And, Donastorg said in a release, he was notified by the Inspector General's Office "just a few days ago" that "there will be a federal audit of the Emergency Services Surcharge." He had made the request in April.
According to the release, the lawsuit was filed against the phone company under both its current name and its former acronym, Vitelco (for V.I. Telephone Corp.), as well as against its owner, Jeffrey Prosser. Donastorg said he "agreed to act as a plaintiff" on behalf of the people of the Virgin Islands.
In a release issued Wednesday, Holland Redfield II, vice president for corporate affairs of Innovative Communication Corp., Innovative Telephone's parent company, stated, "When this goes to court, Innovative will be absolved." He termed the suit "hurtful," "distasteful," "mean spirited and illogical," and "an affront to the 428 employees that work for Innovative Telephone." And he accused Donastorg of acting "to satisfy his personal political agenda."
At issue is the tax which then-Vitelco began collecting in April of 2000 in compliance with new legislation. The company was charged with turning the money collected over to the government on a monthly basis with no deductions for administrative costs. The money is intended for essential public safety programs including 911 emergency telephone operations and ambulance services.
Donastorg has been against the phone company collecting the tax from the start, contending that a private business should not be doing it — although that is commonly the practice among phone companies on the mainland.
On May 9, Redfield wrote to Gov. Charles W. Turnbull saying that ICC, the parent company of Innovative Telephone, had come to the same conclusion and wanted its subsidiary to be relieved of the responsibility. (See "Innovative wants to stop billing for 911 tax".) The governor has made no public response to that request.
The Wednesday ICC release stated, "It is Innovative's understanding that legislation is forthcoming" to transfer responsibility for collecting the tax to the Water and Power Authority, as both ICC and Donastorg have urged, "and we welcome it."
Donastorg's Tuesday release said he became concerned about the tax collection because it was apparent that "no one in the executive branch had clear knowledge of how or how much Vitelco was collecting each month on the government's behalf."

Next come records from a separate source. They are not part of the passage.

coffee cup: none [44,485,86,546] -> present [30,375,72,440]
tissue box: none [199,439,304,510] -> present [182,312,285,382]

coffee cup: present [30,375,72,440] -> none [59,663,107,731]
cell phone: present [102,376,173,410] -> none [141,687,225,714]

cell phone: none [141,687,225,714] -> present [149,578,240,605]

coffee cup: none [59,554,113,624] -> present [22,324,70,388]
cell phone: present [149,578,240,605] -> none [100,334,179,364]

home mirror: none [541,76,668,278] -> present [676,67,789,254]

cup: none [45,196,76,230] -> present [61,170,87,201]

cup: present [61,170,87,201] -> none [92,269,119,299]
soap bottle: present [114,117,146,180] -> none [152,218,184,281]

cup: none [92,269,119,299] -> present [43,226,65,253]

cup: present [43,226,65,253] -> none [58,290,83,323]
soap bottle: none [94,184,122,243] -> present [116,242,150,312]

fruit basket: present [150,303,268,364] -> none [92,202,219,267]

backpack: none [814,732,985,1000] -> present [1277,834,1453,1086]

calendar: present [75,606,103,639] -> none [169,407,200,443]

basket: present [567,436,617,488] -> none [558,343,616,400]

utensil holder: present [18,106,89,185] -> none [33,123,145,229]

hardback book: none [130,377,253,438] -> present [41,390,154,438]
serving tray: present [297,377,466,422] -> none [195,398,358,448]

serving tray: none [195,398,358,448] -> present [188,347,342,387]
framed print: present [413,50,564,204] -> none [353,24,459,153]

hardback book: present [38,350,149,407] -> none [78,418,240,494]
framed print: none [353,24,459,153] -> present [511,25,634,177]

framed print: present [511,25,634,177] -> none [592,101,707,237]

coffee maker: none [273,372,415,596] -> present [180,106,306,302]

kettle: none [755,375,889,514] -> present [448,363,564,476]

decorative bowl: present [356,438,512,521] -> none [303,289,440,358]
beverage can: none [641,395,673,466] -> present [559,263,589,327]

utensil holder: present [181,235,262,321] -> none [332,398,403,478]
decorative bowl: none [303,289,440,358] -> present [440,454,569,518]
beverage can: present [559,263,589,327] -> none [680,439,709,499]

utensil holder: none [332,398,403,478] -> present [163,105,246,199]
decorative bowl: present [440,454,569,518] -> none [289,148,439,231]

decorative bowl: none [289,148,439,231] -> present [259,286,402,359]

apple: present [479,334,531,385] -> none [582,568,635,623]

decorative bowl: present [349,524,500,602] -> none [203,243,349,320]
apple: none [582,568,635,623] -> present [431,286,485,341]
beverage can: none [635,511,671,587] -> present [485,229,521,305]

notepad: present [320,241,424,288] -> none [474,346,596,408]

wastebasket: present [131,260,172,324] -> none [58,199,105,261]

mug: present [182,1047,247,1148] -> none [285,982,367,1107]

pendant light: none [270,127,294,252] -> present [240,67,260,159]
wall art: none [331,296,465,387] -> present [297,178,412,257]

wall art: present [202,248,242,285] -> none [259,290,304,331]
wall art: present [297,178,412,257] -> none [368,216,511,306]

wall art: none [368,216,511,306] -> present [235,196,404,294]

"I wrote dozens of letters and filed complaints with the Public Services Commission. No one could answer the simplest questions about this tax," he said. "I know it may not seem like a lot, but we are talking about what could be close to a million dollars each year — that is certainly more than enough to keep our emergency vehicles in tip-top shape."
The senator has repeatedly accused the phone company of illegally retaining part of the tax money and of illegally overbilling customers who have more than one phone line. His view is that the $1 surcharge is supposed to be per customer, not per line, whereas Innovative has billed some customers with multiple lines — including himself — separately for each line.
The legislation specifies neither "per customer" nor "per line." As Wednesday's ICC release noted, it calls for the tax is "to be added to all telephone bills."
On June 21, at a PSC hearing, Innovative Telephone chief executive Samuel Ebbesen insisted that "not one dime is being paid out for any other purpose" than the 911 services.
In his May 9 letter to the governor, Redfield termed Donastorg's allegations "attacks, misrepresentations and outright lies regarding the role we play as merely a conduit to collect these monies for the government."
Donastorg contended then that the approximately $60,000 a month that Innovative has been turning over to the government does not represent anywhere near the total amount collected. The amount corresponds roughly to the number of customers, he said, and not the number of phone lines, "which is, by informed estimates, well over 90,000."
At the June PSC hearing, Ebbesen also disputed that claim. Innovative had 70,461 telephone lines in service at the end of May, he said, and was billing 61,337 customers, with some having requested consolidated bills for multiple lines. Because of certain exemptions, he said, 61,227 customer accounts actually were billed the tax.
Ebbesen said Innovative submits monthly reports to the Finance Department and the Office of Management and Budget detailing the amounts billed and payable, and that the company pays the government the amount indicated on the 15th of the following month
. At the end of the hearing, the PSC directed Innovative to produce its financial records showing how the 911 tax is collected and how it is disbursed.
Donastorg's suit, filed in the District Court on St. Croix by attorney Lee J. Rohn, alleges violations of federal fraud and racketeering statutes. It alleges mail fraud because the phone company uses the U.S. Postal Service to send out the 911 tax billings. It charges that Innovative Telephone has "refused to correctly account for the funds received" and accuses the company of "a conspiracy to falsely state what funds have been collected" and of "the filing of false reports as to the funds collected, and the diverting of funds collected."
The suit asks the court to order the phone company to "account for all said funds" and to award unspecified actual and punitive damages.
Redfield, noting his own background as a six-term senator, also charged that action such as Donastorg's "sends a clear message to the business sector that business is open game for irresponsible accusations on the part of a single senator, and without question this has a chilling effect on any potential investors." He further claimed of Donastorg, "Through his anti-development postures and reckless approach to business, he has single-handedly caused more damage than any other negative impact that may exist in the St. Thomas and St. John district."